Dwayne Haskins Was Doomed Before the Season Started


When a quarterback is not wanted in the first place, poor passing metrics pave the road for early dismissal.

It seems unfair in the moment to say we aren’t surprised, but Washington moving on from Dwayne Haskins became inevitable this offseason, when the team signed Ron Rivera’s former quarterback, Kyle Allen, in free agency, publicly flirted with the idea of drafting Tua Tagovailoa and offered only the most milquetoast praises for the former first-round pick throughout the process.

This was not Rivera’s fault. He was hired to come in and sanitize a culture that, for far too long, acted like owner Daniel Snyder’s Madden simulation when he felt like flipping on the Xbox. The rest of the time, real coaches and players were left to clean up the mess and deal with the life consequences of his helter-skelter decision making.
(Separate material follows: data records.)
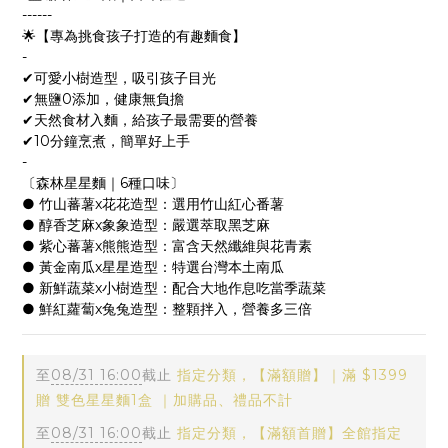
------
🌟【專為挑食孩子打造的有趣麵食】
-
✔可愛小樹造型，吸引孩子目光
✔無鹽0添加，健康無負擔
✔天然食材入麵，給孩子最需要的營養
✔10分鐘烹煮，簡單好上手
-
〔森林星星麵｜6種口味〕
● 竹山蕃薯x花花造型：選用竹山紅心番薯
● 醇香芝麻x象象造型：嚴選萃取黑芝麻
● 紫心蕃薯x熊熊造型：富含天然纖維與花青素
● 黃金南瓜x星星造型：特選台灣本土南瓜
● 新鮮蔬菜x小樹造型：配合大地作息吃當季蔬菜
● 鮮紅蘿蔔x兔兔造型：整顆拌入，營養多三倍
至
08/31 16:00
截止
指定分類，【滿額贈】｜滿 $1399
贈 雙色星星麵1盒 ｜加購品、禮品不計
至
08/31 16:00
截止
指定分類，【滿額首贈】全館指定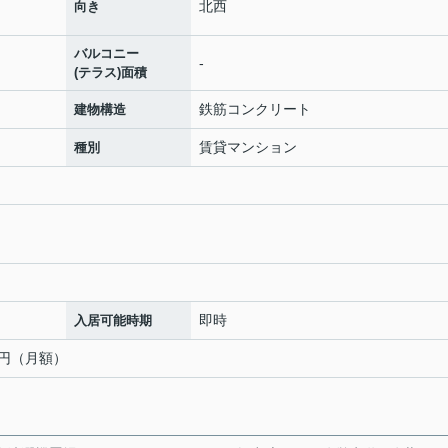
北西
向き
バルコニー
-
(テラス)面積
鉄筋コンクリート
建物構造
賃貸マンション
種別
即時
入居可能時期
00円（月額）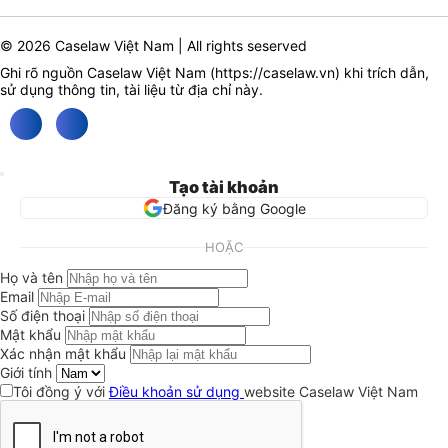
© 2026 Caselaw Việt Nam | All rights seserved
Ghi rõ nguồn Caselaw Việt Nam (
https://caselaw.vn
) khi trích dẫn,
sử dụng thông tin, tài liệu từ địa chỉ này.
Tạo tài khoản
Đăng ký bằng Google
HOẶC
Họ và tên
Email
Số điện thoại
Mật khẩu
Xác nhận mật khẩu
Giới tính
Tôi đồng ý với
Điều khoản sử dụng
website Caselaw Việt Nam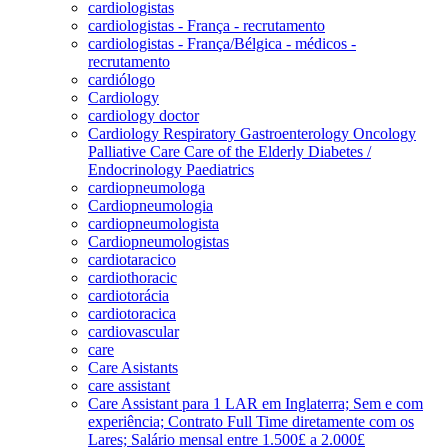
cardiologistas
cardiologistas - França - recrutamento
cardiologistas - França/Bélgica - médicos -
recrutamento
cardiólogo
Cardiology
cardiology doctor
Cardiology Respiratory Gastroenterology Oncology
Palliative Care Care of the Elderly Diabetes /
Endocrinology Paediatrics
cardiopneumologa
Cardiopneumologia
cardiopneumologista
Cardiopneumologistas
cardiotaracico
cardiothoracic
cardiotorácia
cardiotoracica
cardiovascular
care
Care Asistants
care assistant
Care Assistant para 1 LAR em Inglaterra; Sem e com
experiência; Contrato Full Time diretamente com os
Lares; Salário mensal entre 1.500£ a 2.000£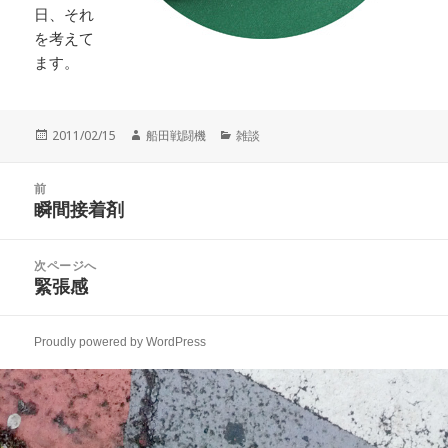
日、それ
を考えて
ます。
投
作
カ
2011/02/15
船田戦闘機
雑談
稿
成
テ
日:
者
ゴ
投
リ
前
稿
瞬間接着剤
ー
前
ナ
の
ビ
投
次ページへ
ゲ
稿:
緊張感
次
ー
の
シ
投
ョ
Proudly powered by WordPress
稿:
ン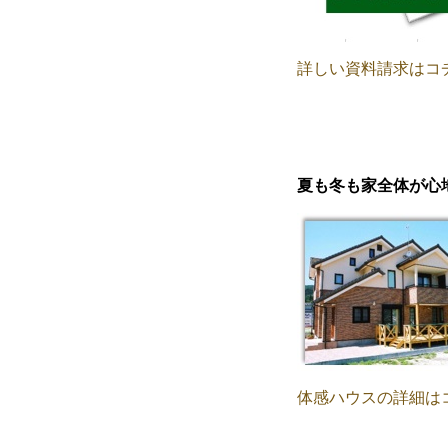
詳しい資料請求はコ
夏も冬も家全体が心
体感ハウスの詳細は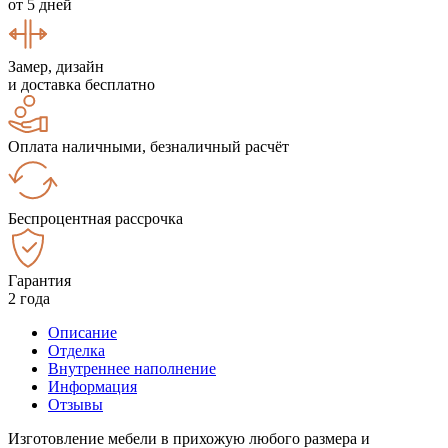
от 5 дней
Замер, дизайн
и доставка бесплатно
Оплата наличными, безналичный расчёт
Беспроцентная рассрочка
Гарантия
2 года
Описание
Отделка
Внутреннее наполнение
Информация
Отзывы
Изготовление мебели в прихожую любого размера и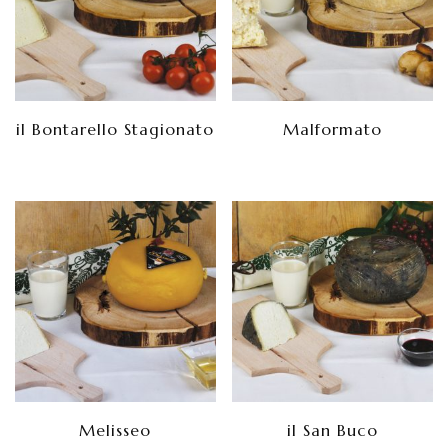
il Bontarello Stagionato
Malformato
Melisseo
il San Buco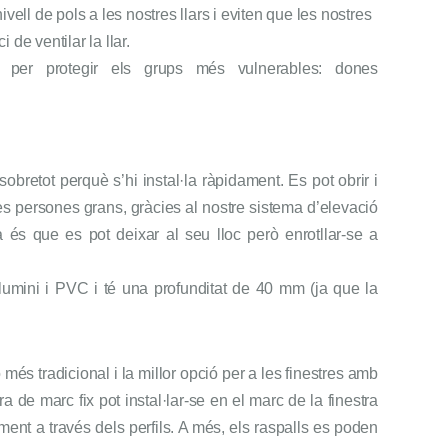
vell de pols a les nostres llars i eviten que les nostres
de ventilar la llar.
per protegir els grups més vulnerables: dones
sobretot perquè s’hi instal·la ràpidament. Es pot obrir i
i les persones grans, gràcies al nostre sistema d’elevació
 és que es pot deixar al seu lloc però enrotllar-se a
alumini i PVC i té una profunditat de 40 mm (ja que la
és tradicional i la millor opció per a les finestres amb
de marc fix pot instal·lar-se en el marc de la finestra
ment a través dels perfils. A més, els raspalls es poden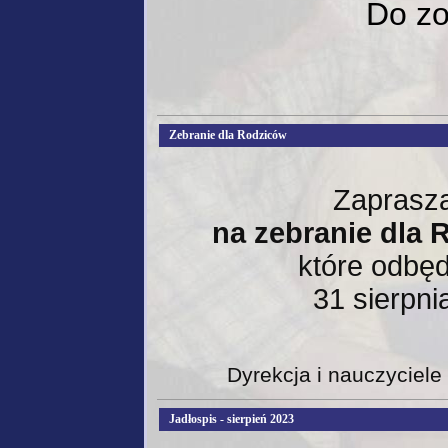
Do z
Zebranie dla Rodziców
Zaprasz
na zebranie dla
które odbęd
31 sierpni
Dyrekcja i nauczyciele
Jadłospis - sierpień 2023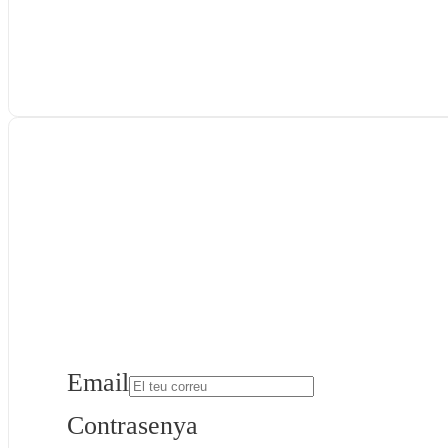
Email
Contrasenya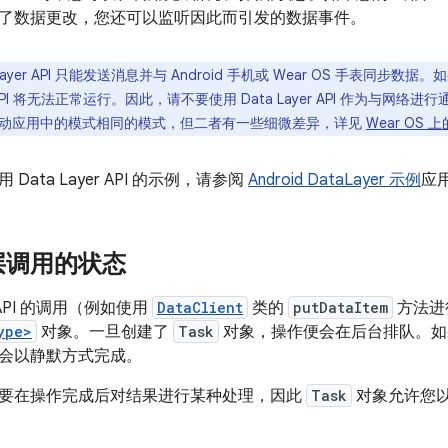
了数据更改，您还可以监听因此而引发的数据事件。
Layer API 只能发送消息并与 Android 手机或 Wear OS 手表同步数据。如
r API 将无法正常运行。因此，请不要使用 Data Layer API 作为与网络进
动应用中的模式相同的模式，但二者有一些细微差异，详见
Wear OS
Data Layer API 的示例，请参阅
Android DataLayer 示例
应
层调用的状态
er API 的调用（例如使用
DataClient
类的
putDataItem
方法进
ype>
对象。一旦创建了
Task
对象，操作便会在后台排队。如
会以静默方式完成。
要在操作完成后对结果进行某种处理，因此
Task
对象允许您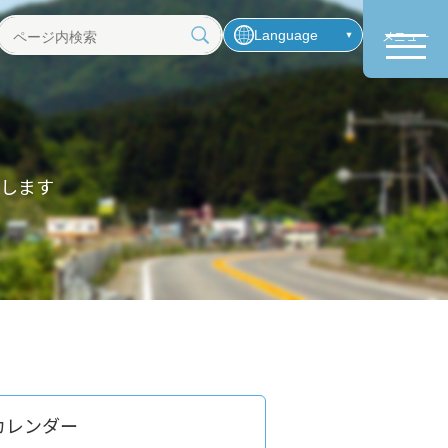
Language
メニュー
ペ
ー
ジ
内
検
索
します
カレンダー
Nearly every story about the 2019 draft contains the caveat that selecting Haskins was an insistence of both Snyder and Bruce Allen. That the personnel department and coaching staff preferred other options. That they didn’t believe Haskins was the long-term answer. Those coaches have since been fired and were theoretically replaced by someone else who might tell Snyder that his idea was the right one all along.

Alas, after starting seven times as a rookie, Haskins didn’t make it to the fifth game of the regular season in 2020. He is last or close to last in nearly all advanced quarterback metrics, including DVOA (-32.1), Total Quarterback Rating (30.6) and points above expected completion percentage (-6.6%). In some other place, in a better environment, these would merely be looked at as growing pains along the developmental roller coaster ride. But when a quarterback is not wanted in the first place, the metrics pave the road for early dismissal.

Haskins joins a quarterback graveyard littered with the most unfortunate kind of mistakes—ones that are not really the player’s own fault. We’re so quick to dismiss people as busts, when in reality the focus should always be on who pulled the trigger and what kind of environment they set up to encourage their player’s growth. Haskins serves as ultimate proof that owners who are not immersed in the football process should not be able to weigh in with what amounts to a business decision. Remember Jimmy Haslam and the homeless man? Remember how much of a grenade that pick ended up being, with Johnny Manziel tossed into a semi-functional environment with good coaches and a team that had won seven games the year before? Remember Al Davis and JaMarcus Russell?

With no direct ties to Haskins, a division melting down around him and a bench full of quarterbacks either he is familiar with (Allen) or who have a track record of winning games (Alex Smith), Rivera did what he is paid to do. Washington will be more competitive from here on out. With its punishing defensive line turning heads (Rivera’s defense is fourth in the NFL in DVOA heading into this weekend) the team could veer toward relevance with replacement level quarterback play under center.

When Snyder insisted on drafting Haskins, part of the deal was, presumably, making sure the culture within the building could foster his journey to replacement level and beyond. But when it comes to owners who flip the whole team on and off at will, they can do the same to the once-promising developmental track of any player.